*WORK REQUIRED*
From the dash-marked list in the chicken fingers recipe below, write out every ingredient along with the quantity given for it.

SOURCE PASSAGE Block Start

Breaded Chicken Fingers
4 servings
40 minutes
Breaded chicken sticks are a refined dish of Chinese cuisine that combines the tenderness of chicken fillet with a crispy golden crust. The history of the dish is rooted in traditional Asian culinary recipes that emphasize balancing textures and flavors. Thanks to a marinade made from soy sauce, vinegar, and spices, the meat gains a rich taste, while the breadcrumb coating adds an appetizing crunch. These sticks are perfect as an appetizer or complement to main dishes, especially when paired with spicy or sweet sauces. They are easy to eat by hand and retain juiciness inside, making each bite a unique pleasure. This is a simple yet elegant way to turn ordinary fillet into a culinary masterpiece.

1
Cut the fillet into long strips.
2
Marinade: soy sauce, vinegar, spices (I added a bit of rosemary, tarragon, pepper), 1 tbsp vegetable oil. Salt to taste, but soy sauce replaces it wonderfully. Marinate the meat for 3-4 hours.
- Soy sauce: 50 ml
- Apple cider vinegar: 1 teaspoon
- Spices: 3 g
- Vegetable oil: 200 ml
- Chicken fillet: 700 g
3
Prepare the ingredients for breading: you will need 3 containers. In the first, pour flour; in the second, mix eggs well with salt and pepper; and in the third, breadcrumbs with spices (I have salt, a mix of peppers, a bit of ground dried garlic, and a pinch of red pepper).

SOURCE PASSAGE Block End
DATA EXTRACT Block Start

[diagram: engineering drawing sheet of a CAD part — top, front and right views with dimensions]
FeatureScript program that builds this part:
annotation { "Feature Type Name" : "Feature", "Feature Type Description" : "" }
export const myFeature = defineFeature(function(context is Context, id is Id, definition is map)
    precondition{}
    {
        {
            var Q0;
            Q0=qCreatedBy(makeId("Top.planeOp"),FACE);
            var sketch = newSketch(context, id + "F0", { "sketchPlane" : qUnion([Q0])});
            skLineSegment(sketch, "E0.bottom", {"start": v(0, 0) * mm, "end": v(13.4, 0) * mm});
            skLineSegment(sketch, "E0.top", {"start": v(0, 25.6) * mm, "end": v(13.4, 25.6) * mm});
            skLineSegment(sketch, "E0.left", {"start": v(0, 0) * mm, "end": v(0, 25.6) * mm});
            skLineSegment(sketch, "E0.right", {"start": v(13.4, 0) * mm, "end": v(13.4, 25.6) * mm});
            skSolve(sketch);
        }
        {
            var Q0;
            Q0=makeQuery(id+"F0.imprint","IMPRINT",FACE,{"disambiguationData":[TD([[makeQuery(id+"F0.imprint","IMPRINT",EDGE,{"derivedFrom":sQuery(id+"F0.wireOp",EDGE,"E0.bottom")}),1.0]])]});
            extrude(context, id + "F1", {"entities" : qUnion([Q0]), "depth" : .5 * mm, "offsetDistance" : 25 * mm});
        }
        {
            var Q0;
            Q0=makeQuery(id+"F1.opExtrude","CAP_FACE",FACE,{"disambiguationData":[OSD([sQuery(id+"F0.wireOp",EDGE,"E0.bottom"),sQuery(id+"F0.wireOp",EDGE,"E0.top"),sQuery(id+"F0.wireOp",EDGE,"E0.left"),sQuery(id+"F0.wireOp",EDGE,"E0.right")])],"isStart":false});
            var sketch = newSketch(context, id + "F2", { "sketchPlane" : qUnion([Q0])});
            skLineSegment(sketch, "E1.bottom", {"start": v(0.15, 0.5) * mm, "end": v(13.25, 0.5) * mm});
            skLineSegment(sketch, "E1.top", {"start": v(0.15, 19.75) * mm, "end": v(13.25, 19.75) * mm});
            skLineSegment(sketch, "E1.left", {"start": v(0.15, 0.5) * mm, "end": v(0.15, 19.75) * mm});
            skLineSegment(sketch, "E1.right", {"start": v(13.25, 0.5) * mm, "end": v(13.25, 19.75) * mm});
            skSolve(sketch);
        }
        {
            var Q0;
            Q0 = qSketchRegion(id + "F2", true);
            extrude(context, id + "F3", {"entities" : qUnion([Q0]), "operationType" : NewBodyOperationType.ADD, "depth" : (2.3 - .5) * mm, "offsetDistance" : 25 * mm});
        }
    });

DATA EXTRACT Block End

*ANSWER SECTION*
- Soy sauce: 50 ml
- Apple cider vinegar: 1 teaspoon
- Spices: 3 g
- Vegetable oil: 200 ml
- Chicken fillet: 700 g